With a voice that flutters between a high, quavering vibrato and a lower register with all the richness of a soul singer, Antony Hegarty of Antony and the Johnsons possesses what is arguably the most distinctive, ravishing instrument in popular music. Like his idols Nina Simone and Boy George, he doesn’t hold back: Eschewing camp dramatics, he favors an unadorned singing style steeped in both sorrow and transcendent joy. Lou Reed vividly remembered the first time he experienced Antony’s multioctave palette on I Fell in Love With a Dead Boy, an EP that his producer brought to him while the two were casting vocalists for Reed’s 2003 album, The Raven. “I heard about 15 seconds of it and said, ‘Oh, my God, we’ve got to find him,’” Reed told me. “He was amazing. And it turned out he was about 10 blocks away. Who knew?”
Reed immediately tapped Antony to sing on The Raven and invited him along on a world tour, then tirelessly championed the British-born singer until Rough Trade finally signed him in 2005. Nine months later, Antony’s breakthrough album, I Am a Bird Now (featuring Reed, Boy George, and Rufus Wainwright, among others), snagged Britain’s most prestigious music award, the Mercury Prize; collaborations with Björk, Laurie Anderson, and Marianne Faithfull followed.
“Ant can do things that very few people can do,” Reed said. “He can break your heart, hold your attention. It’s such emotional singing. The only other person I’ve been around who could do that is [legendary jazz singer] Jimmy Scott, and we all bow at the altar of Jimmy Scott. But Ant can get up there with Jimmy. You don’t find this kind of combination of intensity, range, perfect pitch, writing skill, delicacy, and power.”

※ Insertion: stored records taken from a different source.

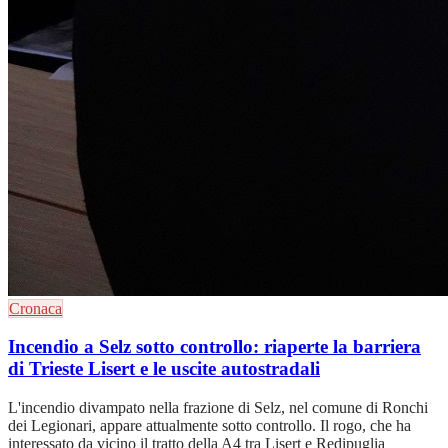
Cronaca
Incendio a Selz sotto controllo: riaperte la barriera
di Trieste Lisert e le uscite autostradali
L'incendio divampato nella frazione di Selz, nel comune di Ronchi
dei Legionari, appare attualmente sotto controllo. Il rogo, che ha
interessato da vicino il tratto della A4 tra Lisert e Redipuglia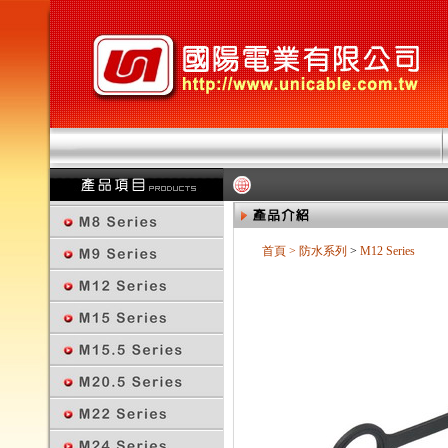
首頁
>
防水系列
>
M12 Series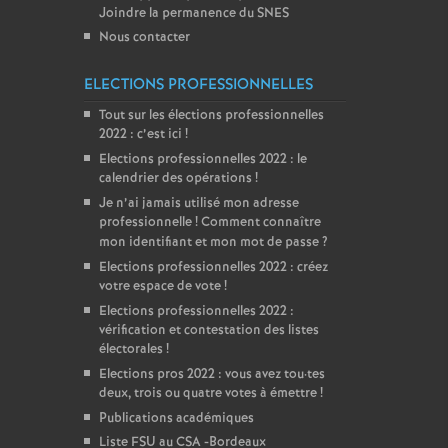
Joindre la permanence du SNES
Nous contacter
ELECTIONS PROFESSIONNELLES
Tout sur les élections professionnelles
2022 : c’est ici
!
Elections professionnelles 2022 : le
calendrier des opérations
!
Je n’ai jamais utilisé mon adresse
professionnelle
! Comment connaître
mon identifiant et mon mot de passe
?
Elections professionnelles 2022 : créez
votre espace de vote
!
Elections professionnelles 2022 :
vérification et contestation des listes
électorales
!
Elections pros 2022 : vous avez tou
·
tes
deux, trois ou quatre votes à émettre
!
Publications académiques
Liste FSU au CSA -Bordeaux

“You know, Lou is not somebody who is easily tender,” performance artist Marina Abramović, who is close to both men, pointed out, “and with Antony he just melts. He’s very protective of him.” Abramović was at Carnegie Hall at a 2006 Christmas concert by Wainwright when Antony launched into “Snowy Angel.” “I literally stood up from the seat and started crying,” she recalled. “The voice was like something out of this world, but also it was how he was moving himself—the strange, spastic hand movements, the way he was possessed by the music and his body could not fight it.” Soon after, she invited him to sing at her 60th-birthday party at the Guggenheim Museum, and even over the din of 450 dining guests his voice commanded the atrium. Soon “there was complete silence,” recalled Abramović. “The next day the artists, the trustees…everyone there was Googling him.”